To collectively show actual and pretend photographs:

```
for (i in lessons) {
real_images <- train_ds %>%
dataset_filter(
perform(document) document$label == tf$solid(i, tf$int64)
) %>%
dataset_take(8) %>%
dataset_batch(8)
it <- as_iterator(real_images)
real_images <- iter_next(it)
real_images <- real_images$picture %>% as.array()
real_images <- real_images[ , , , 1]/255
generated_images <- dist %>% tfd_sample(8, conditional_input = i)
generated_images <- generated_images %>% as.array()
generated_images <- generated_images[ , , , 1]/255
photographs <- abind::abind(real_images, generated_images, alongside = 1)
png(paste0("draw_", i, ".png"), width = 8 * 28 * 10, peak = 2 * 28 * 10)
par(mfrow = c(2, 8), mar = c(0, 0, 0, 0))
photographs %>%
purrr::array_tree(1) %>%
purrr::map(as.raster) %>%
purrr::iwalk(plot)
dev.off()
}
```

From our twenty lessons, right here’s a alternative of six, every displaying actual drawings within the high row, and pretend ones under.

We most likely wouldn’t confuse the primary and second rows, however then, the precise human drawings exhibit monumental variation, too.

And nobody ever mentioned PixelCNN was an structure for idea studying. Be at liberty to mess around with different datasets of your

alternative – TFP’s PixelCNN distribution makes it straightforward.

## Wrapping up

On this publish, we had `tfprobability`

/ TFP do all of the heavy lifting for us, and so, may concentrate on the underlying ideas.

Relying in your inclinations, this may be a perfect scenario – you don’t lose sight of the forest for the bushes. On the

different hand: Do you have to discover that altering the supplied parameters doesn’t obtain what you need, you might have a reference

implementation to start out from.
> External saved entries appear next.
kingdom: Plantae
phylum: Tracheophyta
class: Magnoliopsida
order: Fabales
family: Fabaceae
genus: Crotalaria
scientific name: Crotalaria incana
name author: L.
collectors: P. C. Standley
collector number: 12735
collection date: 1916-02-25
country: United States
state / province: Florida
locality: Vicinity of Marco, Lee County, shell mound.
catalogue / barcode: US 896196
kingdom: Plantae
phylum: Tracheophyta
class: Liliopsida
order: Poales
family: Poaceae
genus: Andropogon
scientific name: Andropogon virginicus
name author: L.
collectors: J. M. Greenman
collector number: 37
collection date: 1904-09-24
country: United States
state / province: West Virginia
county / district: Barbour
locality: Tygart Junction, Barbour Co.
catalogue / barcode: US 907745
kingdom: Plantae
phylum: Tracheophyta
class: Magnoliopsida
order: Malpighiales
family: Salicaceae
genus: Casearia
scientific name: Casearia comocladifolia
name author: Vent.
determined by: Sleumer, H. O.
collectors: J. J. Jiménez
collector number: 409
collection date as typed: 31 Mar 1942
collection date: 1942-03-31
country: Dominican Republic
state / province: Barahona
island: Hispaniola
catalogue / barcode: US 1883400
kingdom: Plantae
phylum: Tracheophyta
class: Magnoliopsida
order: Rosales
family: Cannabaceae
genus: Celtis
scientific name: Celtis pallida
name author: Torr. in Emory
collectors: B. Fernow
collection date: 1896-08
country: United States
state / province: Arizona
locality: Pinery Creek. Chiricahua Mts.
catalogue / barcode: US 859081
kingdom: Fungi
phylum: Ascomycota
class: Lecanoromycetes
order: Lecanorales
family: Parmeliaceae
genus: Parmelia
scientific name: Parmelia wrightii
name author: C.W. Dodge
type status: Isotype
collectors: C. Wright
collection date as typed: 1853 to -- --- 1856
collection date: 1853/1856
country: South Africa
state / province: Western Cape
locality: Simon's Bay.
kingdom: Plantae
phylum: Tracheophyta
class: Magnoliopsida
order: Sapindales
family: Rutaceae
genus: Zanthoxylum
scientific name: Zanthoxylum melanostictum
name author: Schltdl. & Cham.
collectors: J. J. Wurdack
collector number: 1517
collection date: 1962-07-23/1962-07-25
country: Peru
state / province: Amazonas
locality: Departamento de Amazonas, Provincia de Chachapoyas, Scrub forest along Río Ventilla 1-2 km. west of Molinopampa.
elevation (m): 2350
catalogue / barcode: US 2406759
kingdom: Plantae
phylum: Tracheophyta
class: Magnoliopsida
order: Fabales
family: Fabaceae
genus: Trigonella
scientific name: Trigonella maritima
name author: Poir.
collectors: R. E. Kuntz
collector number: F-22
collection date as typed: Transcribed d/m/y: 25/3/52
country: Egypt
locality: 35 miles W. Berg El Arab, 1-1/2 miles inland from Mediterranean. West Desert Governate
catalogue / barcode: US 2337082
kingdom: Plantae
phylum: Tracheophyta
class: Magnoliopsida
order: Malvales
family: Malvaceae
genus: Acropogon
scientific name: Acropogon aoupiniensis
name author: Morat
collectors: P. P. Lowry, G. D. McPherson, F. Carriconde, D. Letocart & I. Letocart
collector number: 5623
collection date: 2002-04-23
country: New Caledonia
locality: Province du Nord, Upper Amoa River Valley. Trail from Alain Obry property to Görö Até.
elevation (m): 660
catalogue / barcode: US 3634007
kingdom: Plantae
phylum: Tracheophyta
So regardless of the consequence, the addition of such higher-level performance to TFP is a win for the

customers. (Should you’re a TFP developer studying this: Sure, we’d like extra :-)).

To everybody although, thanks for studying!

*CoRR*abs/1601.06759. http://arxiv.org/abs/1601.06759.

*CoRR*abs/1606.05328. http://arxiv.org/abs/1606.05328.

Salimans, Tim, Andrej Karpathy, Xi Chen, and Diederik P. Kingma. 2017. “PixelCNN++: A PixelCNN Implementation with Discretized Logistic Combination Probability and Different Modifications.” In *ICLR*.